The laboratory has conducted successful bench-scale demonstrations of this process using several of the plants that have good potential as sources of cellulosic ethanol—switchgrass, sorghum, sweetgum  and loblolly pine.  Lignin was successfully recovered from all of them, recovering 66 percent to 100 percent of the lignin in the pretreatment solution.  The lab also conducted studies to evaluate the cost-effectiveness of this approach. 

Researchers looked at the cost to add the lignin purification process to an existing biorefinery operation, including chemical, equipment and utility costs.  Then they compared this cost to the anticipated revenue that could be expected from the purified lignin.  This analysis showed that an industrial-scale facility processing 350,000 metric tons of switchgrass per year could use this process to produce lignin at a cost that could make it feasible to sell it as a feedstock for commodity chemicals. 

The analysis also showed that some of the components of the resulting waste stream, such as ammonium sulfate and protein, might also have potential to be exploited for additional revenue.

Sherman, a chemical engineer, is working on several different projects related to different forms of energy, including improvements to fossil energy and new approaches to nuclear energy, but it is bioenergy that gets him really excited.  “These processes are not being developed just because they are interesting, but because the United States needs to diversify its energy supplies.
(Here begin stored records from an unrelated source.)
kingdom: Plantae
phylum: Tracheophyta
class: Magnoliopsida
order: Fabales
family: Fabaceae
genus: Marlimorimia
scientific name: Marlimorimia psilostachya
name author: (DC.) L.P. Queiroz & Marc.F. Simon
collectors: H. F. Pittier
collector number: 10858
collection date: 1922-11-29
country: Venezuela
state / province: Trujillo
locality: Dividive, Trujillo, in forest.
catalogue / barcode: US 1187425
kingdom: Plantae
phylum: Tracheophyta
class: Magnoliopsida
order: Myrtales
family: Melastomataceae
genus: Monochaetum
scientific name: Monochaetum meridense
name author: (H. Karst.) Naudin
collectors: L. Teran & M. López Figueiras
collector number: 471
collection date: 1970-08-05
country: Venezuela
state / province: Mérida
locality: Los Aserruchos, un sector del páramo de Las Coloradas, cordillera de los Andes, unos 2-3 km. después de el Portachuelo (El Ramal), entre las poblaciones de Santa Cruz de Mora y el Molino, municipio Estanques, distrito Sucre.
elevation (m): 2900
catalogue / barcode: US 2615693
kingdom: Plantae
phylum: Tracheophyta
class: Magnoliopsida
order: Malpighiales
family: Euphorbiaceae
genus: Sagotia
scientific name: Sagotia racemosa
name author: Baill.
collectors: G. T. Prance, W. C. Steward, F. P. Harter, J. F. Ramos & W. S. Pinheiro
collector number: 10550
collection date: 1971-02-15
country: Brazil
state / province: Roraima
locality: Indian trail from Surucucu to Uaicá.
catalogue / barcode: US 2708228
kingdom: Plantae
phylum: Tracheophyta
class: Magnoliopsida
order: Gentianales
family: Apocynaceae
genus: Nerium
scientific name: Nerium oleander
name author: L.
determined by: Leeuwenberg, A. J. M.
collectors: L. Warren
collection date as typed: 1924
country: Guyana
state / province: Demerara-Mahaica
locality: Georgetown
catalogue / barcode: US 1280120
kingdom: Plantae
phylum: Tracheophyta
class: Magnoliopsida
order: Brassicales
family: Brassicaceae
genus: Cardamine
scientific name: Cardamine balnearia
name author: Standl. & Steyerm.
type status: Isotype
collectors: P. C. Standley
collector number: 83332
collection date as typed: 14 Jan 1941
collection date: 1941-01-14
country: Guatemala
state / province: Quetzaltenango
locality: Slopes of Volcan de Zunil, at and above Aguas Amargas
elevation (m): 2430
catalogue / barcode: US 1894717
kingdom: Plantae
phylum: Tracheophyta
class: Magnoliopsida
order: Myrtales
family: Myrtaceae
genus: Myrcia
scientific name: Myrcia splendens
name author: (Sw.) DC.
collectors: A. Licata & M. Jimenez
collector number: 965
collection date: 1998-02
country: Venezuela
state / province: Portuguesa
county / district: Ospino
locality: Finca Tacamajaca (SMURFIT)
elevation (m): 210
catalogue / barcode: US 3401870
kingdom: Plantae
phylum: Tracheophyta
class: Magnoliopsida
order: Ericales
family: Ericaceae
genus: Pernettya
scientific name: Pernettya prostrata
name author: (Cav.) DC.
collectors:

Bioenergy is one way of doing that,” he says. “The United States is rich in land and agricultural resources, and we have the know-how to meet a large percentage of our fuel needs domestically using materials grown locally. We are not there yet, and costs are still too high. All of our work is directed towards lowering processing costs through gains in energy efficiency, better chemistry, process intensification and any other method that may lower costs.”

Angeline French is a writer at Oak Ridge National Laboratory.